Listed entries.
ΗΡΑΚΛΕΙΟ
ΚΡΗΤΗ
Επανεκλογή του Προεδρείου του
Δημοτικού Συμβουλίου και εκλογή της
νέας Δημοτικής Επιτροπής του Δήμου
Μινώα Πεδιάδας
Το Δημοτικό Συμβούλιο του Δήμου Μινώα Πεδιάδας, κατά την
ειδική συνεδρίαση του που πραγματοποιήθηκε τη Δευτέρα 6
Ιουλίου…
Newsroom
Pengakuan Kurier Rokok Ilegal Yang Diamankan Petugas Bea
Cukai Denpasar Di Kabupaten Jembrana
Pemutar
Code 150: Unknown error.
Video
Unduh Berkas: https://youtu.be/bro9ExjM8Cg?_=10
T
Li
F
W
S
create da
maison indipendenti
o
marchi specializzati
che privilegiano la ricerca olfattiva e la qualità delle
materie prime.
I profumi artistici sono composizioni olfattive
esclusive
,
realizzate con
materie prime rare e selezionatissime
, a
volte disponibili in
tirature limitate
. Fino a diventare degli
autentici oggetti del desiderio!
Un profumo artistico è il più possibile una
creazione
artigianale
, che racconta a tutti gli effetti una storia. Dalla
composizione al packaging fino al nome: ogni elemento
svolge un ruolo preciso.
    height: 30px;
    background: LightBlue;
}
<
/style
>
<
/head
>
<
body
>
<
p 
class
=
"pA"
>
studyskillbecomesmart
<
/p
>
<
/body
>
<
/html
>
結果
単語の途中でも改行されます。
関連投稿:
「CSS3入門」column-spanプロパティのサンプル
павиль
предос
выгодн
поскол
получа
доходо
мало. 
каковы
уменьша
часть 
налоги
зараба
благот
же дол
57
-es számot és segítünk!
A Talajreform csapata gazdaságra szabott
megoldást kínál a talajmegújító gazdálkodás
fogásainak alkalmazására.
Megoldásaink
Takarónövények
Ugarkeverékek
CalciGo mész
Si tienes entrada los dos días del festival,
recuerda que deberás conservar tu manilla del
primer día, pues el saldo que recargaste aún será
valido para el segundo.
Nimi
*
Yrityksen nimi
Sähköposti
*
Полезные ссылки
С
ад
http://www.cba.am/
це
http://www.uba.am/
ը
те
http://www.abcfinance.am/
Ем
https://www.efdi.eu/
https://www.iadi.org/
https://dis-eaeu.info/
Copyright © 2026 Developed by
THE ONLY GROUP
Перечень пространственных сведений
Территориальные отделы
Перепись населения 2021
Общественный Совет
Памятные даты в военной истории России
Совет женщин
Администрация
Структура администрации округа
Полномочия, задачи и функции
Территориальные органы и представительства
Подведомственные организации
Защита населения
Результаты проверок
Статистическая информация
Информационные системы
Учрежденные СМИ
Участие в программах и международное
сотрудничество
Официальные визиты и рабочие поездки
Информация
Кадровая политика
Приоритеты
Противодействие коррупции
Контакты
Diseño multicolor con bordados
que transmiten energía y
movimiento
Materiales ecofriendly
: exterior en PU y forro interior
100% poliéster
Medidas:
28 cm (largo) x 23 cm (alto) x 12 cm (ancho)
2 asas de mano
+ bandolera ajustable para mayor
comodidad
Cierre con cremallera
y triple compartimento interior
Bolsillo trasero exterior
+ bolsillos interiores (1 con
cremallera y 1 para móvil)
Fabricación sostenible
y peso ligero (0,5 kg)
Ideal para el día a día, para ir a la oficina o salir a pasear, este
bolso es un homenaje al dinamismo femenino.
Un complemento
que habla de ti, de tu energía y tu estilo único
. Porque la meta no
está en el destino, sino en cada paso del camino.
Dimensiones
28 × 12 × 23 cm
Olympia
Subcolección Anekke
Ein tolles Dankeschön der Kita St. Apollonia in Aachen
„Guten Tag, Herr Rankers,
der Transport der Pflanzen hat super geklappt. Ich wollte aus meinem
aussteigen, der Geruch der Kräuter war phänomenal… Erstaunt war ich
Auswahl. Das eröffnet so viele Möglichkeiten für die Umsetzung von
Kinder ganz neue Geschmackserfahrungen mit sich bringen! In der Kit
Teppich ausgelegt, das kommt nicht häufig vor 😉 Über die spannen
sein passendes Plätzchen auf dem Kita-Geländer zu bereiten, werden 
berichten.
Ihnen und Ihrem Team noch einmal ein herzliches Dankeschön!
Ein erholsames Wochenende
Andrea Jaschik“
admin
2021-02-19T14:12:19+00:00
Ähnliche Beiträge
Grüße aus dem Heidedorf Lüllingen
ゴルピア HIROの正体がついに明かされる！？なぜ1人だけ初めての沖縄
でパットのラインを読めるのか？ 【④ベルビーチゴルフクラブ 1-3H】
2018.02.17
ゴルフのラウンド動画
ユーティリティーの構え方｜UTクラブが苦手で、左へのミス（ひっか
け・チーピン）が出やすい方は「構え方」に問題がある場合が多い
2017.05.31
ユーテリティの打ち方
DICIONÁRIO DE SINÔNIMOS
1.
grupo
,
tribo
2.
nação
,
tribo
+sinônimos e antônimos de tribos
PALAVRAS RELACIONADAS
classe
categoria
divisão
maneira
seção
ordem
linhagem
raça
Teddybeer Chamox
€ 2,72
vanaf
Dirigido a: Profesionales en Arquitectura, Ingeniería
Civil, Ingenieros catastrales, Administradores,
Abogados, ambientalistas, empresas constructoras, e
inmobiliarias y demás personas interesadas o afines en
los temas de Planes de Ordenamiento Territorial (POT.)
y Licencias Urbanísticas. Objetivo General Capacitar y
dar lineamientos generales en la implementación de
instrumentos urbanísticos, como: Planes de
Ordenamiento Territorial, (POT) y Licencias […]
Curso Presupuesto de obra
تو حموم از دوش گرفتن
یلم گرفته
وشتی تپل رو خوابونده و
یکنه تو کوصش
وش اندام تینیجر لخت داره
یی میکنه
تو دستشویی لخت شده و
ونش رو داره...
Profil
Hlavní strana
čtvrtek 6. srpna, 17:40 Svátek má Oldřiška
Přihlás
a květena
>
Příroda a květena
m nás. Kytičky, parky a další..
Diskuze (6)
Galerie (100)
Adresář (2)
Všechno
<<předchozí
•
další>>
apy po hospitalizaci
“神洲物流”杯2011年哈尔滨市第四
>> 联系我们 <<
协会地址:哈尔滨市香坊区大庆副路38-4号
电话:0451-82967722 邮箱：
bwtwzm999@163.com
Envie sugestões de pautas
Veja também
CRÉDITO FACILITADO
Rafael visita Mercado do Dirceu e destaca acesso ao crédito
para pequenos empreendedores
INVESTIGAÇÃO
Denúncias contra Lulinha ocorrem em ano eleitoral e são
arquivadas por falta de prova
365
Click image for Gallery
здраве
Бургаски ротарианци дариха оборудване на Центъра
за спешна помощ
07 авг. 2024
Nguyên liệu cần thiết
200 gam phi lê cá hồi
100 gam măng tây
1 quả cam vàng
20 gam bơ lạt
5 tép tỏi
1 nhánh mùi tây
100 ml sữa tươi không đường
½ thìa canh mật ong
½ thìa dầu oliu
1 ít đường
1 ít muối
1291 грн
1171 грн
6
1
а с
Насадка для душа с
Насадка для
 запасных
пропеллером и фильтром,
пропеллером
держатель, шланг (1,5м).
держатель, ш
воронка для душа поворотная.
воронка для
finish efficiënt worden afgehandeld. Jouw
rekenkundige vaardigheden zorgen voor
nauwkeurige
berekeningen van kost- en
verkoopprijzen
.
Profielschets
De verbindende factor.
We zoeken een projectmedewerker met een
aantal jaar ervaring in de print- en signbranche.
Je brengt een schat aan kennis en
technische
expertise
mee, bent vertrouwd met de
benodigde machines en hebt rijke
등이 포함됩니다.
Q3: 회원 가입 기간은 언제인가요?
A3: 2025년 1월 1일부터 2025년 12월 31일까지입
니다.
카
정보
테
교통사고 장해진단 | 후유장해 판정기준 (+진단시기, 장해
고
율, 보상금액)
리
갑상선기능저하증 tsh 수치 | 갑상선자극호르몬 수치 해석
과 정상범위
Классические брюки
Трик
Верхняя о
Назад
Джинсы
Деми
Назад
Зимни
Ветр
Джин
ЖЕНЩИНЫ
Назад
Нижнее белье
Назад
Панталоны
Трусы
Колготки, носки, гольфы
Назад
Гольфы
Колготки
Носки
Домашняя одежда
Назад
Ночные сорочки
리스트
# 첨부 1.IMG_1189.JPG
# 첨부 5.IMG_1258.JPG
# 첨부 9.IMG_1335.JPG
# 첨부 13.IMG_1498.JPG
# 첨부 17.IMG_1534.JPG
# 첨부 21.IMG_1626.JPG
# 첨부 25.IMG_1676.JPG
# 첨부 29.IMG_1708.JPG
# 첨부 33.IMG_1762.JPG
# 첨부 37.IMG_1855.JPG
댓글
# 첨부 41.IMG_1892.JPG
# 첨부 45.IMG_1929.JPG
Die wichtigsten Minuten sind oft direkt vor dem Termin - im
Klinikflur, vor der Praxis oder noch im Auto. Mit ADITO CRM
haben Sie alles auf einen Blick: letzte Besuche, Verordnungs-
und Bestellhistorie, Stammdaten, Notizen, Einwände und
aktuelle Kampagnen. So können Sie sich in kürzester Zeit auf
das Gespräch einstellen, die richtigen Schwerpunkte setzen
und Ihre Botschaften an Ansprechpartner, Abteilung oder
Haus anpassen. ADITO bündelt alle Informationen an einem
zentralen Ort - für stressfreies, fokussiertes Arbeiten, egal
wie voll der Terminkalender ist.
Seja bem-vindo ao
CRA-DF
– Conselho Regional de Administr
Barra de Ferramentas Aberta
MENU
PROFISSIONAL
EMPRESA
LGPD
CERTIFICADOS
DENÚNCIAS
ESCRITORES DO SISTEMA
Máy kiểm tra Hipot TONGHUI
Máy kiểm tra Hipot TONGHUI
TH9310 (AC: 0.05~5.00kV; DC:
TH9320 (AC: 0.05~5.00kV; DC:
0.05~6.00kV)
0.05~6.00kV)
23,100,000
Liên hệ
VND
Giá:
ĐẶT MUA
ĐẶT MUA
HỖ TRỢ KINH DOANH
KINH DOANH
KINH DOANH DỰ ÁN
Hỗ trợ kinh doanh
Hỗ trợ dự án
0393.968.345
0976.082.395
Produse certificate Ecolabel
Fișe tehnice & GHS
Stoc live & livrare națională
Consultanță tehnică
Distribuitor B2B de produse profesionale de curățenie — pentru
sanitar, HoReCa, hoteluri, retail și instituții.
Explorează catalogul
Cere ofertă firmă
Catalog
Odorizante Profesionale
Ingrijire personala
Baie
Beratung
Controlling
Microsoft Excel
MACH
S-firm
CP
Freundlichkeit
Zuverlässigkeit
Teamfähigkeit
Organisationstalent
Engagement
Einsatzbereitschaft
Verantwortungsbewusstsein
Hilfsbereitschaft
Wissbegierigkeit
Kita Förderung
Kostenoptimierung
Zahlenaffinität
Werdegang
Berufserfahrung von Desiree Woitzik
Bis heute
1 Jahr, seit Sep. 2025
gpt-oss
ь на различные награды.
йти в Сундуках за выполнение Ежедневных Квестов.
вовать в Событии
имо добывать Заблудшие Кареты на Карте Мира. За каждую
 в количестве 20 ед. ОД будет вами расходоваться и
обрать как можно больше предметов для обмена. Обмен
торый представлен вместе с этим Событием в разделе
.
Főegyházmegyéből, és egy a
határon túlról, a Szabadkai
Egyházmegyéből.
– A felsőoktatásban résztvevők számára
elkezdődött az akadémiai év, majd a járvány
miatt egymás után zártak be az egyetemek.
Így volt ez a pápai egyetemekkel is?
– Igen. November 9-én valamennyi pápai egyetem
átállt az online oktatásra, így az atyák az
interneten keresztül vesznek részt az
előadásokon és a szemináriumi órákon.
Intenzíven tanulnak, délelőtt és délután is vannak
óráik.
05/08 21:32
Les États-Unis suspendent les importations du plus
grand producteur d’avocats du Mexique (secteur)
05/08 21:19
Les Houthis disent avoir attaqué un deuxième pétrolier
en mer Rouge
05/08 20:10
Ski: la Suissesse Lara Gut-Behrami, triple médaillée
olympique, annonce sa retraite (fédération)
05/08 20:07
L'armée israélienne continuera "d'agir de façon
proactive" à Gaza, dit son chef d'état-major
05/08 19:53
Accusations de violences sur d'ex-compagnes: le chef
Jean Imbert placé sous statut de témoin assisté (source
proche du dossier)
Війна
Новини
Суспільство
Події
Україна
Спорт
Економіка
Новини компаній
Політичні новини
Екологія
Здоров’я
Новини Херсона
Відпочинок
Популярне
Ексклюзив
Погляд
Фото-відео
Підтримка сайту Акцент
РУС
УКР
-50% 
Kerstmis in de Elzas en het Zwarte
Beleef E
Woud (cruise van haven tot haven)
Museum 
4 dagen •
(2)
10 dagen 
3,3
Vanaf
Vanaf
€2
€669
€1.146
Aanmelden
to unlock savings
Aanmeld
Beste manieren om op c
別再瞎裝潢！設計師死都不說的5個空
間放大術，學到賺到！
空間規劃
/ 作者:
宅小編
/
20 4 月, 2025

Activity.
Reproduce the material above line for line, from its very first line through the line containing "artigianale", including both of those lines.

Response to this exercise.
ΗΡΑΚΛΕΙΟ
ΚΡΗΤΗ
Επανεκλογή του Προεδρείου του
Δημοτικού Συμβουλίου και εκλογή της
νέας Δημοτικής Επιτροπής του Δήμου
Μινώα Πεδιάδας
Το Δημοτικό Συμβούλιο του Δήμου Μινώα Πεδιάδας, κατά την
ειδική συνεδρίαση του που πραγματοποιήθηκε τη Δευτέρα 6
Ιουλίου…
Newsroom
Pengakuan Kurier Rokok Ilegal Yang Diamankan Petugas Bea
Cukai Denpasar Di Kabupaten Jembrana
Pemutar
Code 150: Unknown error.
Video
Unduh Berkas: https://youtu.be/bro9ExjM8Cg?_=10
T
Li
F
W
S
create da
maison indipendenti
o
marchi specializzati
che privilegiano la ricerca olfattiva e la qualità delle
materie prime.
I profumi artistici sono composizioni olfattive
esclusive
,
realizzate con
materie prime rare e selezionatissime
, a
volte disponibili in
tirature limitate
. Fino a diventare degli
autentici oggetti del desiderio!
Un profumo artistico è il più possibile una
creazione
artigianale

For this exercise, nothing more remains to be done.